Le champ de Sèmè, découvert dans les années 1960, a connu une exploitation limitée avant son abandon dans les années 1990. En 2013, une annonce du ministre de l’Énergie, Barthélemy Kassa, avait ravivé l’espoir en révélant un potentiel de 87 millions de barils de pétrole exploitables, avec une production estimée à 7 500 barils par jour sur 14 ans. Cependant, les progrès avaient été freinés par des contraintes techniques et financières. Aujourd’hui, grâce à l’expertise d’Akrake Petroleum et au déploiement de la plateforme jack-up Borr Gerd, le premier des trois puits prévus dans cette campagne est en cours de forage, marquant le début d’une nouvelle phase d’exploitation.

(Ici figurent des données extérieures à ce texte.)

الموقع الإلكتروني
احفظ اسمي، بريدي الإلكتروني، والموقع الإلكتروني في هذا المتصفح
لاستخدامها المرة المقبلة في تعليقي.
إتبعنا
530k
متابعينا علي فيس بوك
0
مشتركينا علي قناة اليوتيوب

Ce projet s’inscrit dans une stratégie nationale ambitieuse, comme l’a souligné le ministre de l’Énergie, de l’Eau et des Mines d’alors, Samou Seidou Adambi, lors de l’inauguration d’une infrastructure électrique à Sèmè-Podji le 24 octobre 2024. Selon lui, le Bénin est en passe de devenir un producteur et exportateur de pétrole brut dès 2025. Ce retour à l’exploitation pétrolière s’accompagne d’un renforcement des infrastructures énergétiques, illustré par le poste de transformation électrique de 161/63/15 kV récemment mis en service. Cette installation soutient non seulement la zone industrielle de Sèmè-Podji, mais également les régions environnantes, créant une synergie entre les secteurs pétrolier et électrique.
L’impact économique de ce projet est considérable. La relance du champ de Sèmè devrait générer des revenus substantiels grâce à l’exportation de pétrole brut, tout en créant des emplois et en stimulant l’économie locale. Le contrat de partage de production, évoqué lors des discussions avec South Atlantic Petroleum (Sapetro) en 2013, pourrait servir de modèle pour les accords actuels, garantissant une répartition équitable des bénéfices entre l’État béninois et les opérateurs étrangers.

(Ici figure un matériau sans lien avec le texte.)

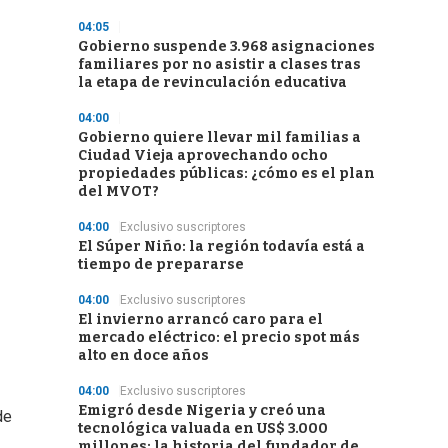
04:05
Gobierno suspende 3.968 asignaciones
familiares por no asistir a clases tras
la etapa de revinculación educativa
04:00
Gobierno quiere llevar mil familias a
Ciudad Vieja aprovechando ocho
propiedades públicas: ¿cómo es el plan
del MVOT?
04:00
Exclusivo suscriptores
El Súper Niño: la región todavía está a
tiempo de prepararse
04:00
Exclusivo suscriptores
El invierno arrancó caro para el
mercado eléctrico: el precio spot más
alto en doce años
04:00
Exclusivo suscriptores
Emigró desde Nigeria y creó una
de
tecnológica valuada en US$ 3.000
millones: la historia del fundador de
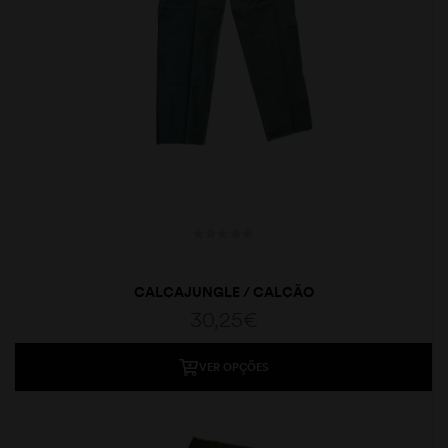
CALÇAJUNGLE / CALÇÃO
30,25
€
VER OPÇÕES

Cependant, des défis subsistent, notamment en termes de gestion environnementale et de transparence dans la gouvernance des ressources pétrolières, pour éviter les écueils observés dans d’autres pays producteurs.
Le réaménagement du champ de Sèmè symbolise également l’aboutissement de huit années d’efforts pour repositionner le Bénin sur la scène énergétique régionale. En combinant l’exploitation pétrolière avec le développement d’infrastructures électriques, le pays vise à assurer une croissance durable et à réduire sa dépendance énergétique. Ce projet pourrait également attirer d’autres investisseurs étrangers, renforçant la position du Bénin comme hub économique en Afrique de l’Ouest.
Ce forage du champ de Sèmè marque l’aube d’une nouvelle ère pour le Bénin. Si les défis techniques et environnementaux sont relevés avec succès, ce projet pourrait transformer l’économie nationale et ouvrir la voie à une exploitation pétrolière durable.